Results of the ESMA second (2017) stress test of central counterparties (CCPs)
The European Securities and Markets Authority (ESMA) has published the results of its second (2017) stress test of central counterparties (CCPs) (PDF 4.84 MB).
Broadly speaking, the 2017 stress test showed that EU CCPs are resilient to common shocks and multiple defaults. However, the use of harmonised shocks for the credit risk tests highlighted some differences in resilience across CCPs, including some small shortfalls and higher sensitivities to price shocks and number of defaults.
ESMA is currently considering whether any recommendations are needed in response to identified shortcomings, and what form they should take.
The stress test focused on three major areas of potential vulnerability.
Levels of concentration to individual clearing participants do not show any systemically critical concentration to single clearing members or groups at an EU-wide level.
In terms of interconnectedness, although the largest clearing member groups have simultaneous exposures to multiple CCPs the impact of the failure of one of these groups could be met by the default fund waterfalls of these CCPs. Greater interconnectedness arises in the context of custodians, where multiple CCPs rely on a small number of cash and securities custodians, including mainly ICSDs and (for one particular currency) a single commercial bank. There is no evidence that any single financial group has provided significant committed repo lines to multiple CCPs.
An adverse scenario simulating the default of the largest two EU-wide clearing members, combined with a common market stress scenario, results in losses what could be absorbed by the available CCP prefunded resources, leaving no uncovered losses.

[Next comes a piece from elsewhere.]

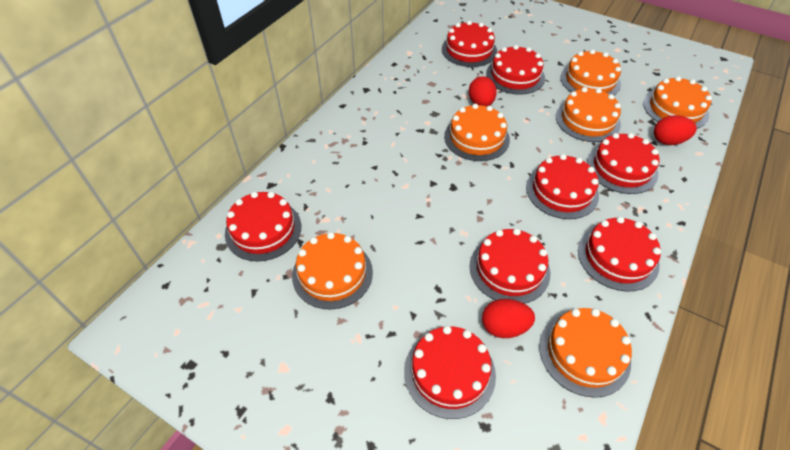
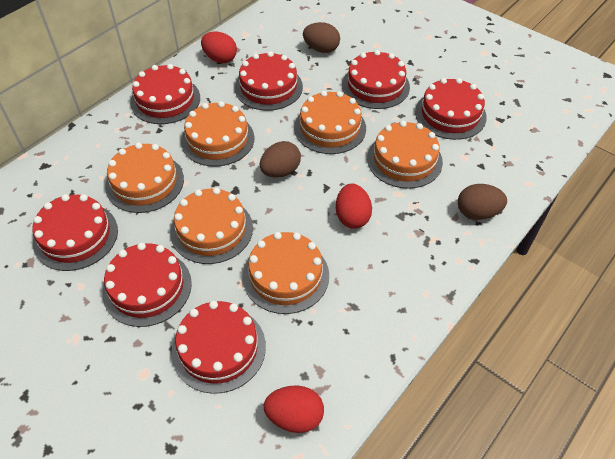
brown egg: 0 -> 3
red cake: 8 -> 7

It is worth noting, however, that a separate scenario based on the default of the largest two clearing members for each individual CCP results in one case (BME Clearing) where there would be a marginal shortfall (of less than €1 million) over and above the available pre-funded resources; and one case (ICE Clear Europe), where almost all (97 percent) of the pre-funded resources would be required to cover the simulated losses. ICE Clear Europe would be vulnerable to any increase in the number of defaulting clearing members and to a small increase in the severity of the market stress scenario.

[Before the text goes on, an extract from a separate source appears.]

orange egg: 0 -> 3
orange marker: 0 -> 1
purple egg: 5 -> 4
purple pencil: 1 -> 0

Under a scenario that sees the two largest clearing members of each CCP default also leads to a large number of other clearing members defaulting, due to the cross-default condition. This would result in the need to call for additional non-prefunded resources at both the CCPs identified above. This knock-on analysis was also employed to assess the impact of CCPs using mutualised resources (default fund contributions and power of assessments) on non-defaulting clearing members, but this did not show any systemic implications arising from the risk-sharing mechanism of CCPs. ESMA considers the combined probability of such a large number of entities defaulting simultaneously to be very low, implying that this scenario goes beyond what can reasonably be considered to be plausible.
Finally, the liquidity stress tests show that EU CCPs could achieve sufficient capacity to meet their liquidity needs assuming the default of two clearing members using a variety of tools, including access to central bank repo lines; access to short-term FX markets to cover requirements in some major currencies; and in one case undisrupted access to markets and the ability to settle immediately. The liquidity stress tests did not reveal any systemic risk, although as the ESMA report points out liquidity from non-central bank sources may be less reliable.